What The World Needs Now Is Empathy, Sweet Empathy

Now that Romney has announced his VP choice, the Facebook posts have really started coming on strong. Whichever side they’re ‘for’, the posts seem to stem from the same place: a place called Anger. I think much of our politics (and policies) are housed here. And we know why.

An angry person is fueled by a burning energy that propels them into action, namely: to vote.

I think that this core starting point of Anger is the root of our problems in the States. We, as a community, are fueled by an emotion that is essentially destructive, prohibits change, fights logic, and resists compromise. Ever try to rationalize with a toddler having a tantrum? You can’t. That’s the problem. We’re a country of tantrum-throwing toddlers.

So. Okay. What if we DIDN’T try to rationalize anymore? What if we didn’t even try to ‘change the conversation’? What if, instead, everyone tried to change the starting point of the conversation?

What if politics were not based on FEAR but on EMPATHY.

Empathy is a skill that allows one person to sympathize with another, to imagine their life story for a moment and understand their choices. I call empathy a ‘skill’ and not an emotion. An emotion is something you feel in your gut. Empathy is a deeper understanding that is taught. This ability to imagine and connect with another’s experience can be explained, practiced, and encouraged to grow.

In my life, both writing and acting have enhanced my ability to empathize (one of the reasons I think it’s essential that we fund the arts. It makes us better people.). But why is empathy important?

Okay. Imagine instead of saying “Gays can’t marry because God says it’s wrong. Because of this, I hate gays”…What if a person instead could find a quiet place within themselves that resists judging and instead says “It must be hard to love someone so much that you want to marry them and you’re told you can’t. Love IS love, and it must hurt to be told it isn’t.”

Any debate can be reduced to a quiet center, a story whispered into hearts.

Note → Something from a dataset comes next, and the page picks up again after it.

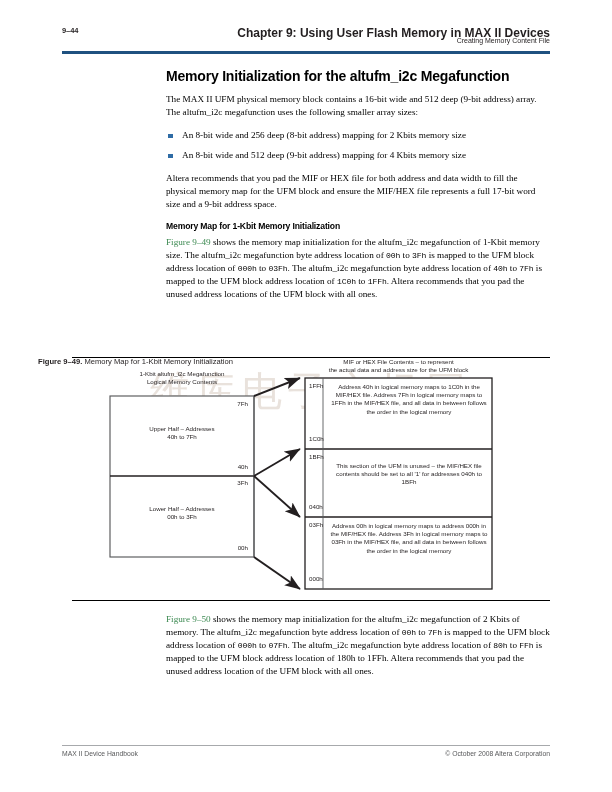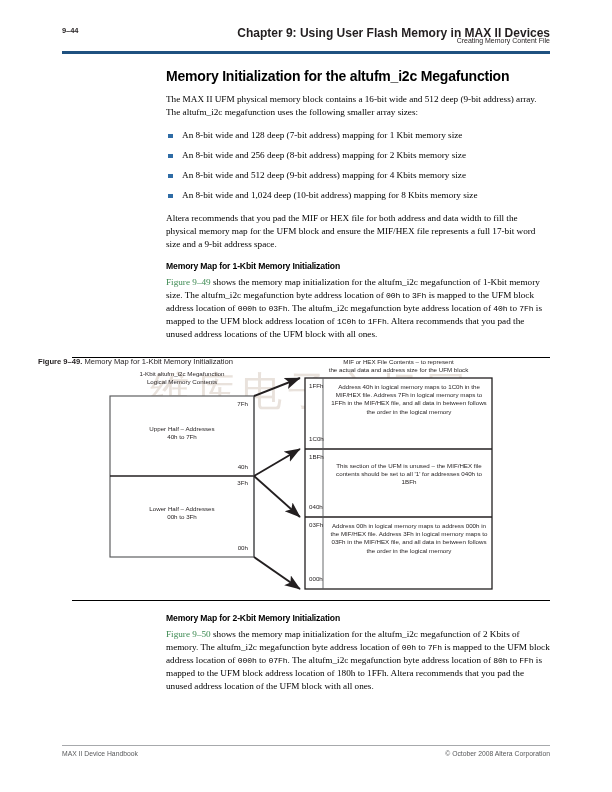"An 8-bit wide and 128" li { html: <li> <span></span> <span>An 8-bit wide and 128 deep (7-bit address) mapping for 1 Kbit memory size</span> </li> -> none }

I’ve tried to do this with gun control. I can understand why people want to protect our right to ‘bear arms’.  When I go to my quiet center, I think “Okay. A right to bear arms is important and guaranteed by our Constitution. What is a compromise that honors this right, yet protects our people? Why can’t there be an over-the-counter gun, a gun that allows for hunting and is simple and can be licensed. One standard gun to honor the Constitution. Why can’t other guns be treated as prescription-only guns, that is, given to police officers and the military under special license only?”

I can imagine how desperate it must feel like to want to go to college and not be able to afford it. I can know that it must be hard for those who are wealthy to understand poverty, true poverty. I can feel how awful it must be to have to choose between buying insulin and paying a mortgage, when you are so sick you can’t work and your insurance is maxed out. I, myself, am a very hard worker, but I have no insurance. Not for lack of trying or wanting, but because my part-time work (though I work two jobs) won’t cover me. I can imagine being someone other than me.

If our politicians could practice real acts of empathy instead of playing to Anger and spouting attack ads and angry memes, maybe we could all feel a little more inspired to take care of each other, to build a community of support, instead of a nation of angry individuals.

We can start with ourselves. Before you post that Facebook picture, or send that forwarded email, ask yourself  "Does this come from a place of anger? Have I tried to consider how others feel about this issue? Am I responding from a place of kindness?"

I’m teaching my kids how to empathize. It begins with this: “Imagine how you would feel if…” and it grows from there.